As it happens, the possibility that some of them might have had balls for the doctor to grab was the reason for the whole procedure.
Fischer, who played 194 games for Sweden between 2001 and 2022, said the tests were as a result of protests by the Nigerian, South African and Ghanaian teams over rumours there were three men in the Equatorial Guinea squad.
“We were told that we should not shave ‘down there’ in the coming days and that we will show our genitalia for the doctor,” Fischer wrote in her book.
“No one understands the thing about shaving but we do as we are told and think ‘how did it get to this?’ Why are we forced to do this now, there has to be other ways to do this. Should we refuse?
“At the same time no one wants to jeopardise the opportunity to play at a World Cup. We just have to get the shit done no matter how sick and humiliating it feels.”
Oh, cry me a river, Princess.
The examinations, which took place at the Fifa Women’s World Cup in Germany in 2011, were conducted by a female physiotherapist. In an interview for Swedish newspaper Aftonbladet, Fischer went into more detail.
“I understand what I have to do and quickly pull down my training pants and underwear at the same time,” Fischer said.
“The physio nods and says ‘yup’ and then looks out at the doctor who is standing with his back to my doorway. He makes a note and moves on in the corridor to knock on the next door.

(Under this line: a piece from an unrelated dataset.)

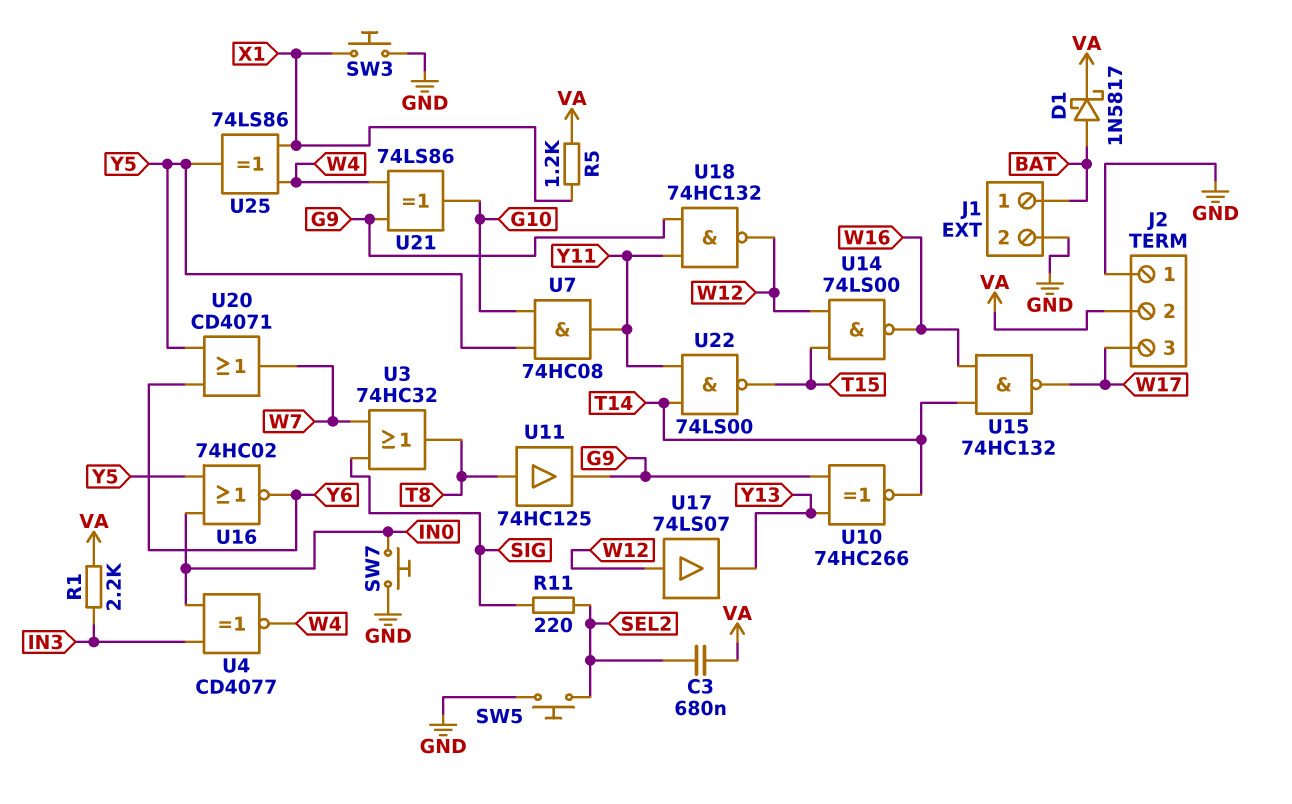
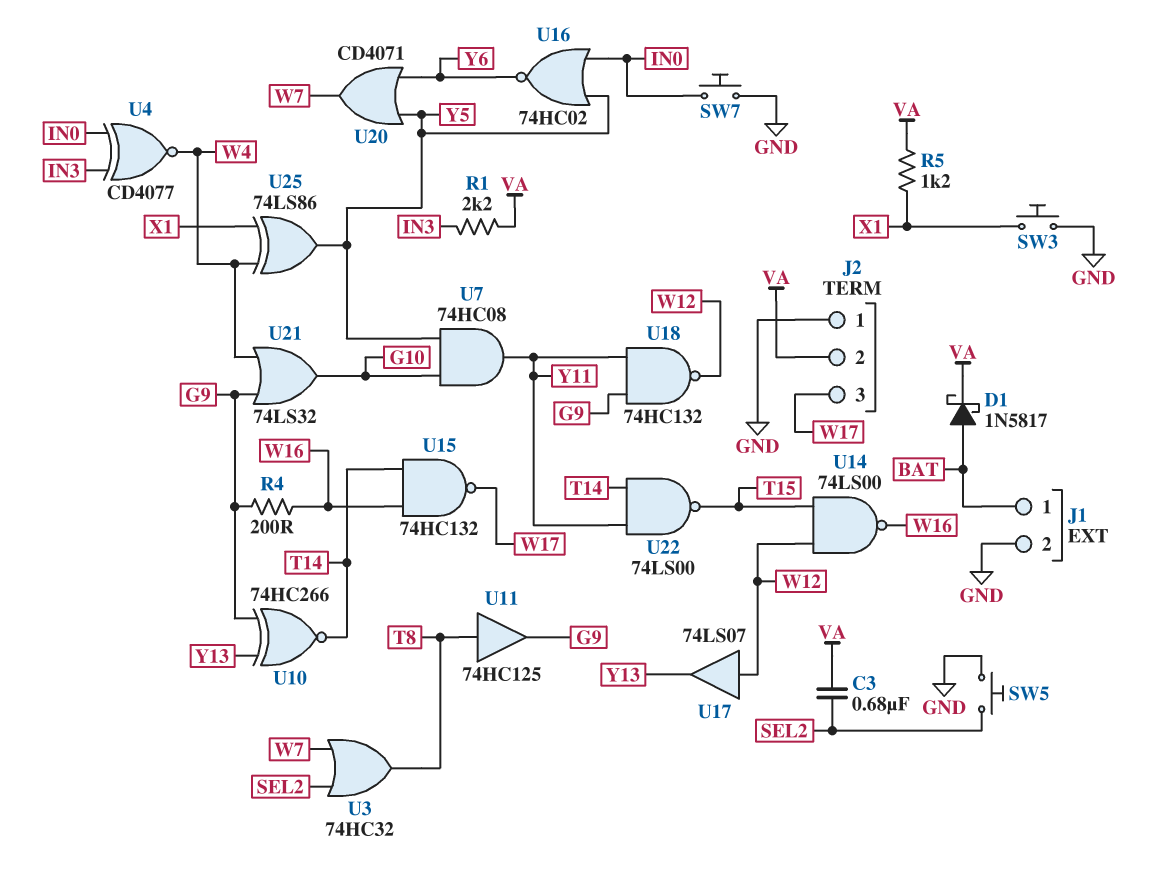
R4: none -> 200 (G9, W16)
R11: 220 (SEL2, SIG) -> none
U3: OR 74HC32 (in SIG, in W7, out T8) -> OR 74HC32 (in SEL2, in W7, out T8)
U21: XOR 74LS86 (in G9, in W4, out G10) -> OR 74LS32 (in G9, in W4, out G10)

So, woman physio, male doctor discreetly with his back turned, quick look down their undies, next. Where’s the problem?
The problem, as it so often is in women’s sports now, is men in dresses who were kind of shit at men’s sports, putting on a bit of lippy so they can get to smash the girls in women’s sports.
Just prior to the World Cup in Germany, all teams were requested to sign declarations, confirming that all players were “of an appropriate gender”. Those rules state that: “It lies with each participating member association to … ensure the correct gender of all players by actively investigating any perceived deviation in secondary sex characteristic.”
Although DNA tests could have been done to confirm all the players in the Swedish squad were women, the decision was made to check the genitalia of all the players.
DNA testing is expensive and time-consuming. A quick ogle of the goolies tells us what everyone knew, when the world was a saner place: if it’s got a dick, it’s not a chick.
Unfortunately, the world is not a sane place, right now.
Mats Borjesson, who was the team doctor for Sweden’s team in 2011, said he understood why there were concerns at the time.
“Fifa doesn’t do this to be mean to anyone,” Borjesson said. “The sports world has tried to create fairness for girls so that they don’t train their whole lives and then someone comes in with an unreasonable advantage.”
Stuff
Back even in 2011, the world was a sane enough place that everyone knew that letting men play as “women” is inherently unfair.
Then the demented autogynephiles showed up, screaming, “It’s Ma’am!”